[BugFix] Fix clear_parameters hang issue in MTP during weight cleanup in RL (#7522)

* fix mtp clear graph bugs in rl
2026-04-22 16:07:51 +08:00 · 2026-04-22 15:24:01 +08:00
parent e580cf0fef
commit 68dbe71d77
1 changed files with 9 additions and 2 deletions
@@ -2910,12 +2910,19 @@ class GPUModelRunner(ModelRunnerBase):
        # Clear CUDAGraph
        if self.use_cudagraph:
            self.model.clear_graph_opt_backend()
+            if (
+                self.speculative_decoding
+                and self.spec_method == SpecMethod.MTP
+                and self.graph_opt_config.draft_model_use_cudagraph
+            ):
+                self.proposer.model.clear_graph_opt_backend()

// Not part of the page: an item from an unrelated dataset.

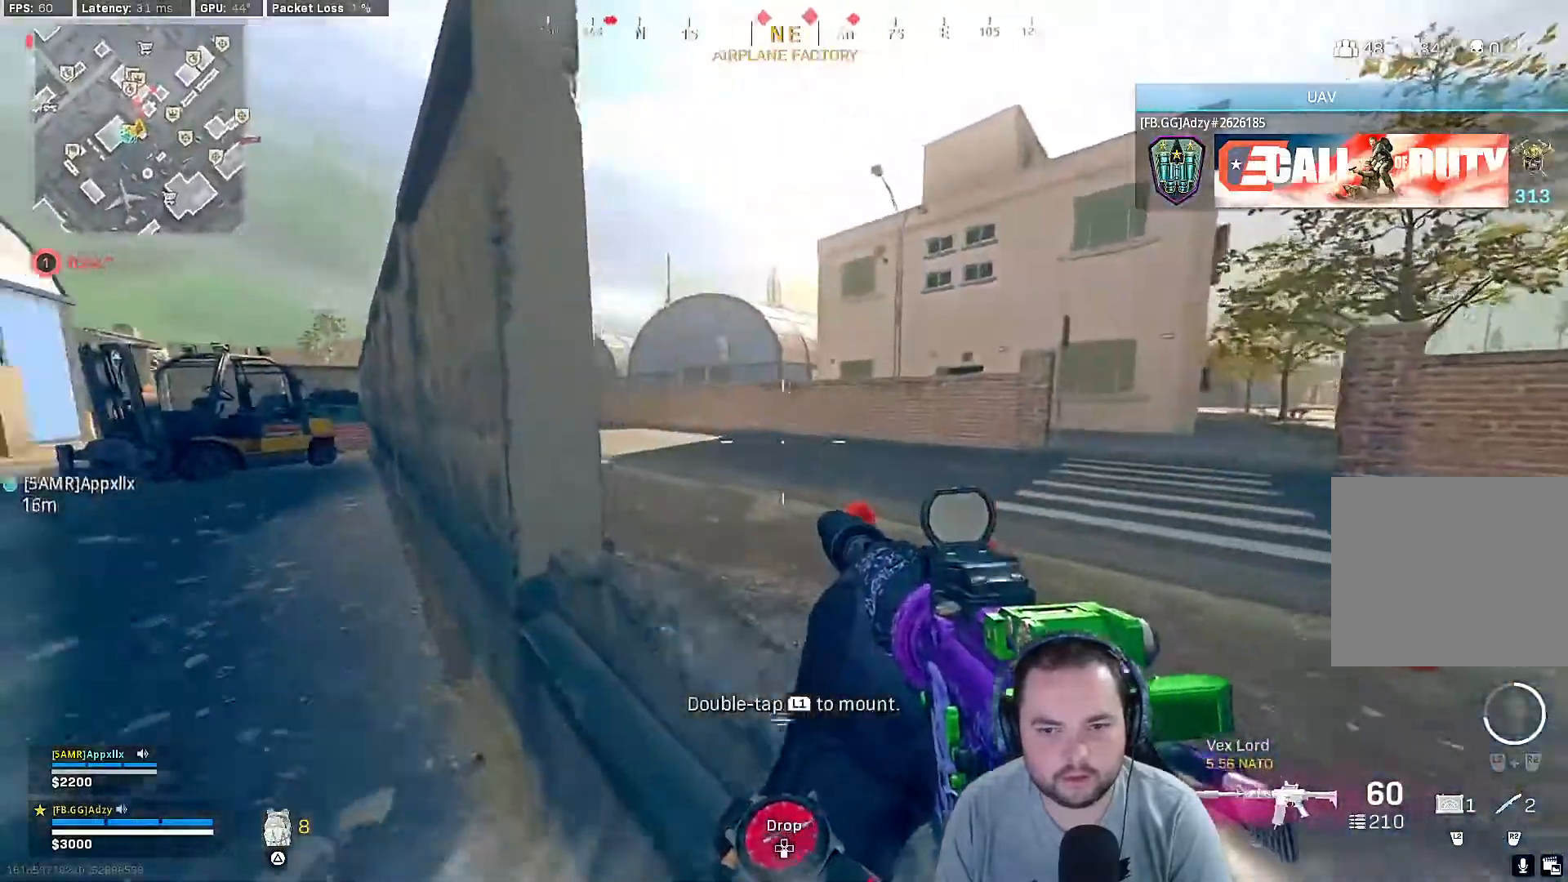
{"buttons": ["CROSS"], "left_stick": "right", "right_stick": "center", "events": [[67, "left_stick", "center"], [267, "left_stick", "right"], [433, "right_stick", "center"], [500, "CROSS", "down"]]}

        # Clear parameters and Send single
        self.dynamic_weight_manager.clear_parameters(
            pid, self.fd_config.parallel_config.shutdown_comm_group_if_worker_idle
        )
-        if self.spec_method == SpecMethod.MTP:
-            self.proposer.model.clear_graph_opt_backend()
+
+        # NOTE(wangyanpeng): MTP cache must be cleared before clearing the main KV cache
+        if self.speculative_decoding and self.spec_method == SpecMethod.MTP:
            self.proposer.clear_mtp_cache()
        self.clear_cache()
        paddle.device.cuda.empty_cache()